What is needed: In the passage on US and Chinese competition for minerals, rewrite the paragraph beginning "A new map of mineral imperialism" as a short bulleted list that keeps its main facts.

Source passage:
Washington Targets Brazilian Minerals as China Scraps African Tariffs #
A new map of mineral imperialism is being drawn as the United States and China compete for the raw materials of the energy transition. In Brazil, US officials are aggressively pursuing a critical minerals deal with the state of Goias, aiming to secure lithium and rare earth deposits to 'ease China’s dominance.' This diplomatic push, led by Chargé d’Affaires Gabriel Escobar, reveals Washington’s strategy: identifying more than 50 mining projects to bolster Western supply chains regardless of bilateral tensions. It is a modern gold rush, where the sovereignty of the Global South is once again treated as a secondary concern to the logistical needs of Northern industry.

Source information:
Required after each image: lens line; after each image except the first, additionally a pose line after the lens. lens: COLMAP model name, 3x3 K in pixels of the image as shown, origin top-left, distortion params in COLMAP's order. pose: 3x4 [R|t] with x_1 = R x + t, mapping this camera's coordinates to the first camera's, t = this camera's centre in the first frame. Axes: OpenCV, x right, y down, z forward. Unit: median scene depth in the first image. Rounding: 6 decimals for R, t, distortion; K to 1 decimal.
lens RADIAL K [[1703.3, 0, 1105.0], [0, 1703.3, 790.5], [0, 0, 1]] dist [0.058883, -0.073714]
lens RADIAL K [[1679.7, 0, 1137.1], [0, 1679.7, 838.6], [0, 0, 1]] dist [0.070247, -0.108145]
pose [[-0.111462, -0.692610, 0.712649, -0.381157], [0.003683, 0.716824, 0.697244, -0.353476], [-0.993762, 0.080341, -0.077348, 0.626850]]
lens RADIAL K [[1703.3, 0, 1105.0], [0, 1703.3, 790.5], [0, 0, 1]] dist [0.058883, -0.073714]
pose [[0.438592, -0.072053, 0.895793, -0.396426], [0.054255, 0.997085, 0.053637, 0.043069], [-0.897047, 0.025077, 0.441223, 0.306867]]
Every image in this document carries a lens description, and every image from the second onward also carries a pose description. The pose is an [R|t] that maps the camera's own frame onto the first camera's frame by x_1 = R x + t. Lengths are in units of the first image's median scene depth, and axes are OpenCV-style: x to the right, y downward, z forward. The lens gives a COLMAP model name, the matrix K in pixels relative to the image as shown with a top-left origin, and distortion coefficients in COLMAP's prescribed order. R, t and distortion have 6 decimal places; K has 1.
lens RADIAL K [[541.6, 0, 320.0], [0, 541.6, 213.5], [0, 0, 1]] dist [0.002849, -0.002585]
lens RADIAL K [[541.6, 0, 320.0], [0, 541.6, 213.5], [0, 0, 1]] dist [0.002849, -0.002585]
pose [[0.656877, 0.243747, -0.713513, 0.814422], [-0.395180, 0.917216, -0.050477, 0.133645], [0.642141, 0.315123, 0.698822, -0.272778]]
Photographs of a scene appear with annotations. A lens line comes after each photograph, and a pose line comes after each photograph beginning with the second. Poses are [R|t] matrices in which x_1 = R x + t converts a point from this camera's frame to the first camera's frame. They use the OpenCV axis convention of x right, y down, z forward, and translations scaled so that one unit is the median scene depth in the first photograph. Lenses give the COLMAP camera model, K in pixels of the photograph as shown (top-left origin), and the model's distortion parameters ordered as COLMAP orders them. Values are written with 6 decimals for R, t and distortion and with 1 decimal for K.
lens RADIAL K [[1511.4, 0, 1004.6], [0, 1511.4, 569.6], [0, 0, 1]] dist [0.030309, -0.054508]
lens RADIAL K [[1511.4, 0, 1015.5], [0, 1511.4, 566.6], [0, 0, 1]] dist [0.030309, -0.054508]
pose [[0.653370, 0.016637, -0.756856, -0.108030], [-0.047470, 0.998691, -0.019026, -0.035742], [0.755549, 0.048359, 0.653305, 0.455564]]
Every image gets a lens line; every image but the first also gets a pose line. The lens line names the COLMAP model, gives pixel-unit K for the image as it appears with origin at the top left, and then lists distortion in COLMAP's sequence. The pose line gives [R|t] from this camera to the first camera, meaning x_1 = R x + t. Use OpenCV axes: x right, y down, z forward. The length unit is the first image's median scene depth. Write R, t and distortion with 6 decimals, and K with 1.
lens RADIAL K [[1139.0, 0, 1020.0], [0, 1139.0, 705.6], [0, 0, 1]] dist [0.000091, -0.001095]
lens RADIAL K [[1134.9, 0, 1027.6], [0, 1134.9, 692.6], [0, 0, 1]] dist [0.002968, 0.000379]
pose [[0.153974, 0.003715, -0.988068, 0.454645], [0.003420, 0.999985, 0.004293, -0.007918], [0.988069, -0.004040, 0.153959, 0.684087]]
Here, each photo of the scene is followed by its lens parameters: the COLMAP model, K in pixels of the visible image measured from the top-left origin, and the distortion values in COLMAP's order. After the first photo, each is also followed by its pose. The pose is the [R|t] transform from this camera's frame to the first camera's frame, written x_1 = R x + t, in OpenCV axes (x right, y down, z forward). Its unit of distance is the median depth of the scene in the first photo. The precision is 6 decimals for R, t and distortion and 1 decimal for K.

Answer space:
- The United States and China are competing for the raw materials of the energy transition.
- In Brazil, US officials are pursuing a critical minerals deal with the state of Goias to secure lithium and rare earth deposits and "ease China's dominance."
- Chargé d'Affaires Gabriel Escobar leads this effort.
- Washington has identified more than 50 mining projects to strengthen Western supply chains, regardless of bilateral tensions.
- The paragraph calls this a modern gold rush that treats the sovereignty of the Global South as secondary to the needs of Northern industry.